Filters combine with AND. Use the search box for a quick any-column match. Regex filters use JavaScript syntax.
Untick to hide a column (hidden columns are left out of exports). Type to rename — renames apply to exports too.
Exports include your filters, sort, edits and cleanups. Hidden columns are left out; renamed headers apply. The file is generated on your device — nothing is sent anywhere.
How it works
- Drop the file. The current delimiter is auto-detected (check the toolbar if columns look wrong).
- Verify the grid shows proper columns — that proves the parse is right.
- In the export panel, pick the target: comma, semicolon, tab or pipe.
- Download. Quoting is recalculated for the new delimiter automatically.
Why Excel made your CSV semicolons in the first place
Excel delegates the “C” in CSV to Windows’ regional settings — specifically the List separator. In comma-decimal locales (Germany, France, Spain, Brazil, and most of continental Europe) the list separator defaults to a semicolon, because 3,14 already means π there and commas can’t double as field separators. So Save As CSV writes semicolons, the file crosses a border, and a comma-expecting importer reads every row as one giant column. Nobody did anything wrong; two regional conventions just met in a text file.
The durable fix in Excel is changing the system List separator (which also changes your formula argument separators — a surprise with its own blast radius) or using the import wizard every time. The zero-config fix is re-delimiting the file itself, here, in seconds.
Good to know
- European-style numbers (1.234,56) are data, not delimiters — re-delimiting doesn’t rewrite decimal commas inside fields; normalize those with find & replace if the destination needs dot-decimals.
- Going TO semicolon for a European recipient’s Excel? Also tick the UTF-8 BOM option so their accents render.
- Pipe (|) is the pragmatic choice when your data is full of both commas and tabs — rare in the wild, ugly, effective.
Frequently asked questions
Why not just find-and-replace semicolons with commas?
Because data containing the new delimiter breaks: “Acme, Inc.” with naive replacement becomes two columns, and existing quoted fields can end up double-mangled. Parsing then re-serializing — what this tool does — is the only transformation that’s correct for arbitrary data.

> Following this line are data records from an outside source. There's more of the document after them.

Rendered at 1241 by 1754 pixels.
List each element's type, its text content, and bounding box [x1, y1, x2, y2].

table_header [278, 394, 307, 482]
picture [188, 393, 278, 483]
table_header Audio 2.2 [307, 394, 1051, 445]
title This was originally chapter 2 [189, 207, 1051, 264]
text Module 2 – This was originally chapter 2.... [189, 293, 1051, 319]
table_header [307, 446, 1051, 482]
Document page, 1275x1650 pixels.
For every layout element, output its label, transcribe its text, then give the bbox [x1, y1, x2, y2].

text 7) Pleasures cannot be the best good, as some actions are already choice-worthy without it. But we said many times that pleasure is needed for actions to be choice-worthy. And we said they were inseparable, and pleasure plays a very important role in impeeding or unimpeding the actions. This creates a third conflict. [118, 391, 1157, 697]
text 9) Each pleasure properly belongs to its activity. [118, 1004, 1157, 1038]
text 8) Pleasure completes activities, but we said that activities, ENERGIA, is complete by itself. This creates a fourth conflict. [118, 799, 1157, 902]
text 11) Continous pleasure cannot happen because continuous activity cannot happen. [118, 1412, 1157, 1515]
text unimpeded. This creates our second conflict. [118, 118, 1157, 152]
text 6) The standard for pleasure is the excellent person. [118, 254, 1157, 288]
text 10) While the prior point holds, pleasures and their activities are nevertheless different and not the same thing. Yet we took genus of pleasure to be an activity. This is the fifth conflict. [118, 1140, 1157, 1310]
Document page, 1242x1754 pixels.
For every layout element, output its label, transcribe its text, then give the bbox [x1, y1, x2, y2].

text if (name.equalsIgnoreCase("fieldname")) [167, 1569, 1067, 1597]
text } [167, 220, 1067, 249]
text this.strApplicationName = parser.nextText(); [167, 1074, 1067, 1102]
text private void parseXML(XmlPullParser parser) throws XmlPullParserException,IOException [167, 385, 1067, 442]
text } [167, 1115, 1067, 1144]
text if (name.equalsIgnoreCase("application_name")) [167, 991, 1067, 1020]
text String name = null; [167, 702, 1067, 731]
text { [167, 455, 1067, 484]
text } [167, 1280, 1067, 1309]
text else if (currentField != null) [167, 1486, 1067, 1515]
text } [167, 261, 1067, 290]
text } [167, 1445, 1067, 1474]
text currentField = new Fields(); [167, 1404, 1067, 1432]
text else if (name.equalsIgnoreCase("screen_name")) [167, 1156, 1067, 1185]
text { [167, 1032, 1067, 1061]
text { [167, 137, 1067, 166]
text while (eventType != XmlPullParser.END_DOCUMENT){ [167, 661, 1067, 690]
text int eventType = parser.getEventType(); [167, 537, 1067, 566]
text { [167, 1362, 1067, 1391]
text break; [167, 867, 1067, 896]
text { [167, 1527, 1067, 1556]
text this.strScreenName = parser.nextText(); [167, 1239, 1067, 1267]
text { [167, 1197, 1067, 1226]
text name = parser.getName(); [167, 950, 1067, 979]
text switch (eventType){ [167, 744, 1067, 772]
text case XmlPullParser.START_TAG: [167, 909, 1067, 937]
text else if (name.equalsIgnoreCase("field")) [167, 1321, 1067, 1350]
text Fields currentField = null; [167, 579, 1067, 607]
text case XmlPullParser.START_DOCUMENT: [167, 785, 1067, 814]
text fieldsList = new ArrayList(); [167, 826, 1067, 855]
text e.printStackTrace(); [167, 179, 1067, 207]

How do I know what delimiter my file uses now?
Drop it here — the sniffer reports what it detected (visible in the toolbar), and the grid proves it: correct columns mean correct delimiter. A file that renders as one wide column was sniffed wrong or is genuinely delimited by something exotic; override in the toolbar.
Excel still opens my comma CSV as one column — why?
Your Windows locale’s list separator is probably a semicolon, so Excel expects semicolons in double-clicked CSVs. Import via Data → From Text/CSV (which asks about the delimiter), or convert the file to semicolons here so double-click just works on that machine.